Optimal Nonlinearities Improve Generalization Performance of Random Features
This work addresses the challenge of selecting activation functions for better generalization in supervised learning, offering a method to optimize nonlinearities, though it is incremental as it builds on existing random feature models.
The authors tackled the problem of improving generalization performance in random feature models by deriving optimal nonlinear activation functions from an equivalent Gaussian model, achieving better results than ReLU on synthetic and real datasets like CIFAR10 and mitigating the double descent phenomenon.
Random feature model with a nonlinear activation function has been shown to perform asymptotically equivalent to a Gaussian model in terms of training and generalization errors. Analysis of the equivalent model reveals an important yet not fully understood role played by the activation function. To address this issue, we study the "parameters" of the equivalent model to achieve improved generalization performance for a given supervised learning problem. We show that acquired parameters from the Gaussian model enable us to define a set of optimal nonlinearities. We provide two example classes from this set, e.g., second-order polynomial and piecewise linear functions. These functions are optimized to improve generalization performance regardless of the actual form.
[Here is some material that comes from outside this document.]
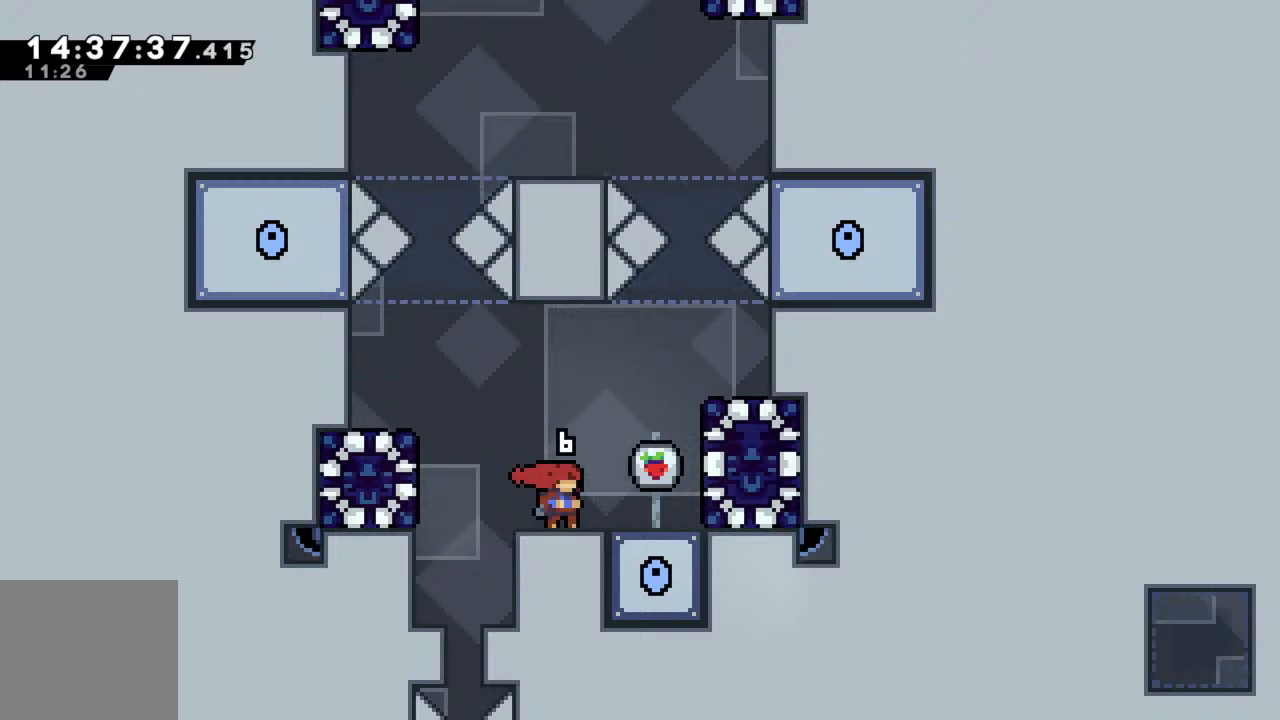
{"buttons": [], "left_stick": "center", "events": []}
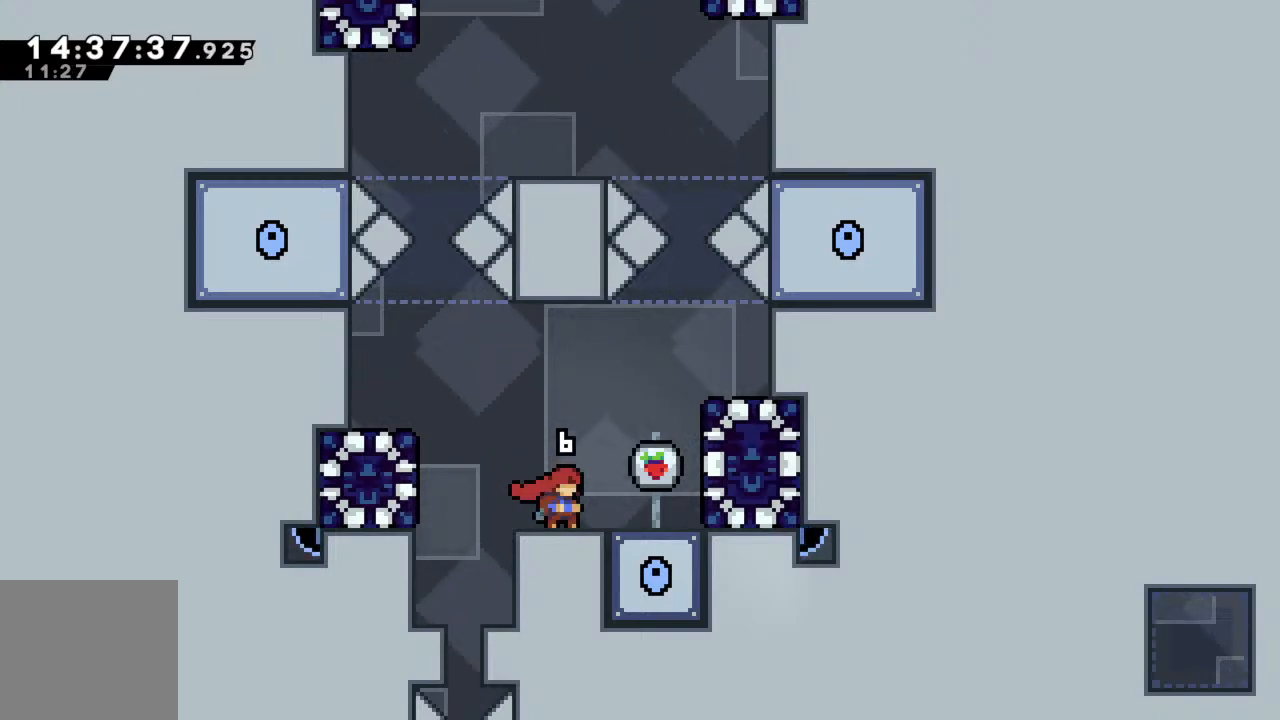
{"buttons": [], "left_stick": "center", "events": []}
We experiment with regression and classification problems, including synthetic and real (e.g., CIFAR10) data. Our numerical results validate that the optimized nonlinearities achieve better generalization performance than widely-used nonlinear functions such as ReLU. Furthermore, we illustrate that the proposed nonlinearities also mitigate the so-called double descent phenomenon, which is known as the non-monotonic generalization performance regarding the sample size and the model size.